In Halle there was a professor of philosophy by the name of Johann Albrecht Friedrich Metz , from whom the Catalogus Professorum Halensis, apart from the fact that he became extraordinary professor of philosophy in Halle on April 22, 1733 and came from the Württemberg region and soon left Halle, was not entitled to anything say knows. Possibly he is related to the doctor Johann Friedrich Metz, which is supported by the similarity of the naming and the region of origin. The doctor Johann Friedrich Metz, on the other hand, cannot possibly be the same person because he was 13 years old when Johann Albrecht Friedrich Metz was appointed Associate Professor of Philosophy in Halle. The father of Johann Friedrich Metz, who had the same name, is also out of the job, as he was a university cadet servant in Tübingen.

literature

Web links

Remarks

  1. Crisp has its own little article at Biedrzynski.

Individual evidence

  1. Metz, Johann Friedrich Leo-bw.de, accessed on June 19, 2020
  2. ^ German digital library
  3. Wolfram Hauer: Local school development and urban living environment: the school system in Tübingen from its beginnings in the late Middle Ages to 1806 . (= Conternium.

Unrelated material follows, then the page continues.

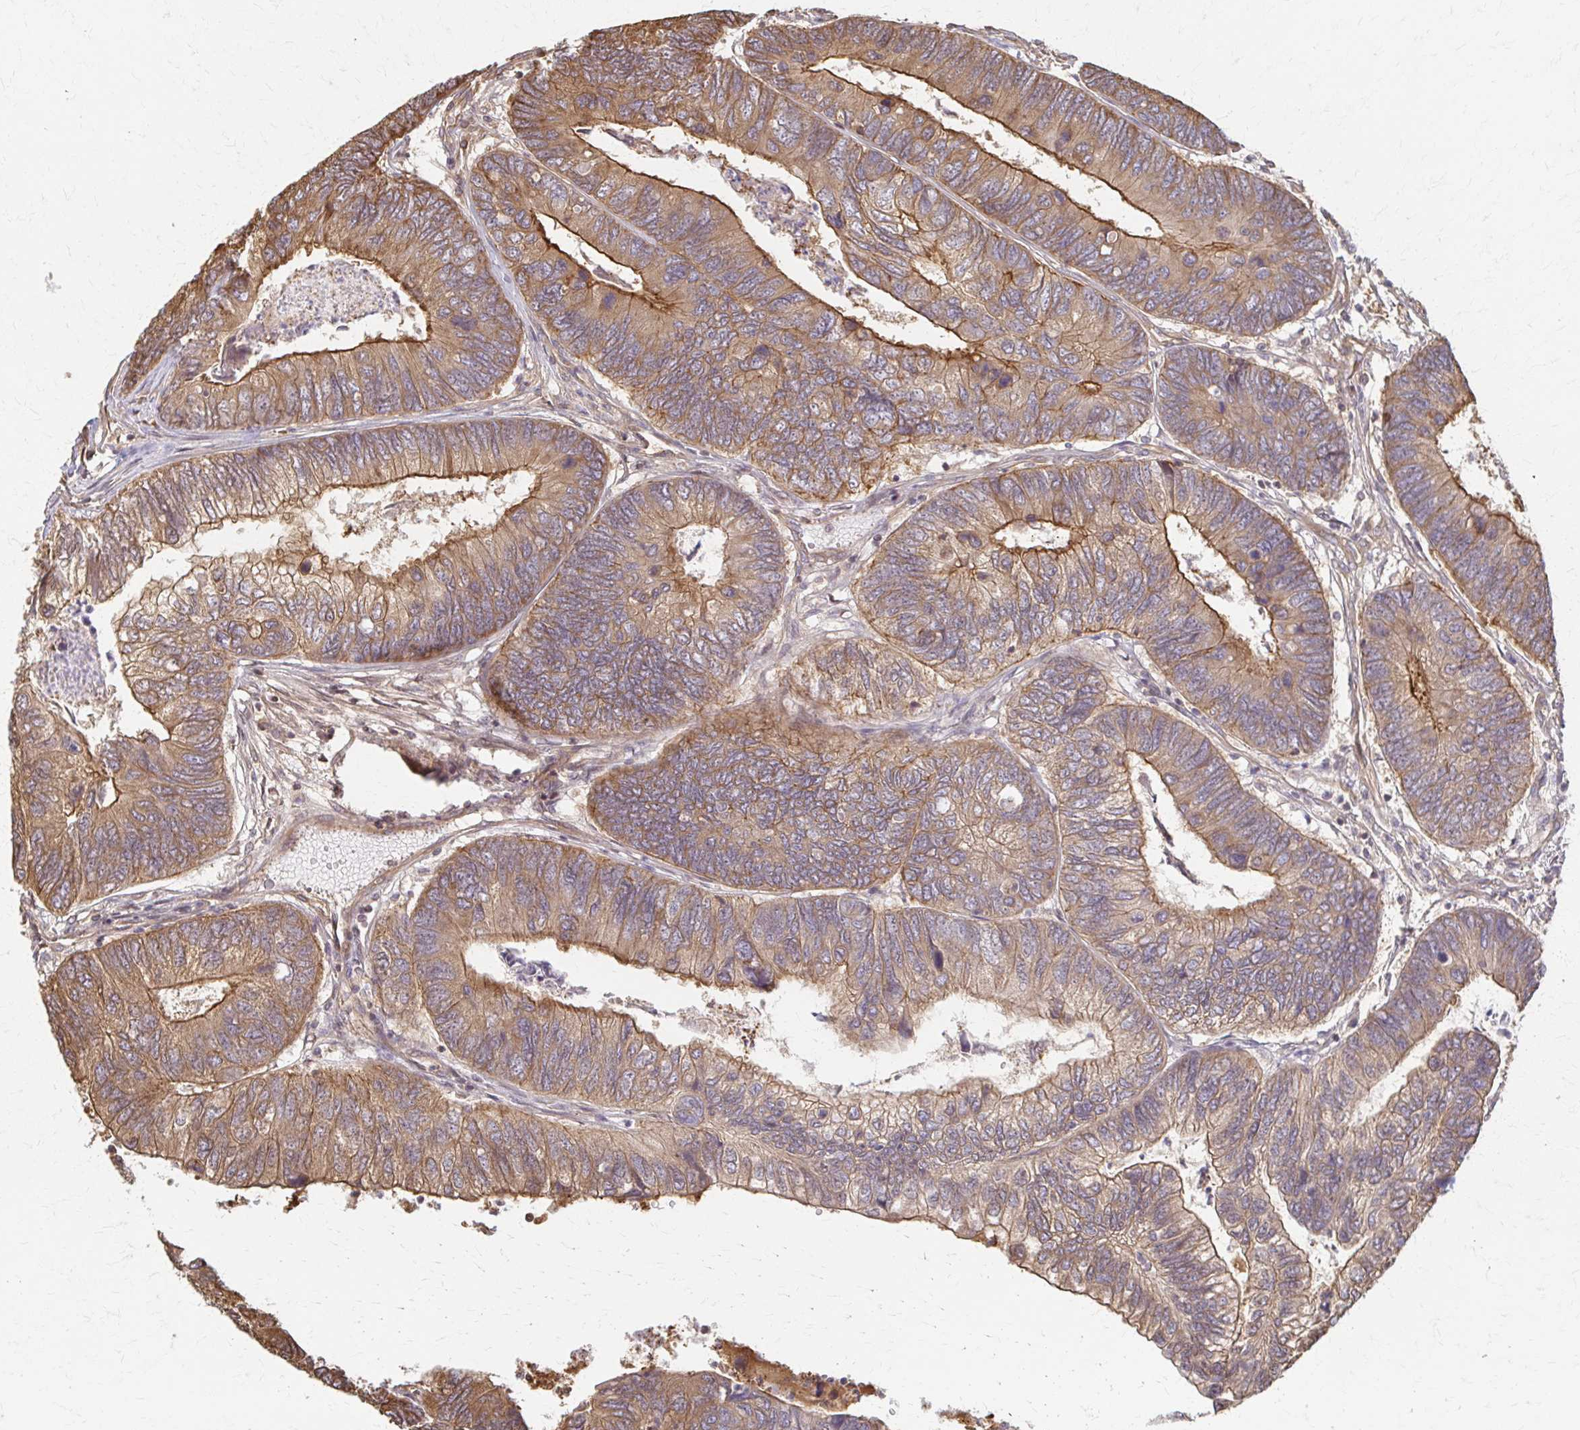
{"staining": {"intensity": "moderate", "quantity": ">75%", "location": "cytoplasmic/membranous"}, "tissue": "colorectal cancer", "cell_type": "Tumor cells", "image_type": "cancer", "snomed": [{"axis": "morphology", "description": "Adenocarcinoma, NOS"}, {"axis": "topography", "description": "Colon"}], "caption": "Protein expression by immunohistochemistry shows moderate cytoplasmic/membranous expression in about >75% of tumor cells in colorectal cancer. Immunohistochemistry (ihc) stains the protein of interest in brown and the nuclei are stained blue.", "gene": "ARHGAP35", "patient": {"sex": "female", "age": 67}}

Tübingen Contributions to the History of University and Science , Volume 57), Stuttgart 2002, p. 74, note 239 and others. ( Online at Google Books ) He is also referred to as the “ university cadet servant”.
  4. Hans-Jürgen Schrader, Irmtraut Sahmland (ed.): Medical and cultural-historical connections of Pietism: healing art and ethics, arcane traditions, music, literature and language . Göttingen 2006, pp. 228-230. Here p. 229. ( Online at Google Books )
  5. Hans-Jürgen Schrader, Irmtraut Sahmland (ed.): Medical and cultural-historical connections of Pietism: healing art and ethics, arcane traditions, music, literature and language . Göttingen 2006, pp. 228-230. ( Online at Google Books )
  6. Goethe's Dialogue with Chemistry , Goethe-Institut Czech Republic, accessed on June 19, 2020
  7. http://woerterbuchnetz.de/GWB/call_wbgui_py_from_form?sigle=GWB&mode=Volltextsuche&hitlist=&patternlist=&lemid=JH02111
  8. Goethe's letters and diaries: May 23, 1764 - December 30, 1772, edited by Elke Richter, Georg Kurscheidt, Berlin 2008, p. 248.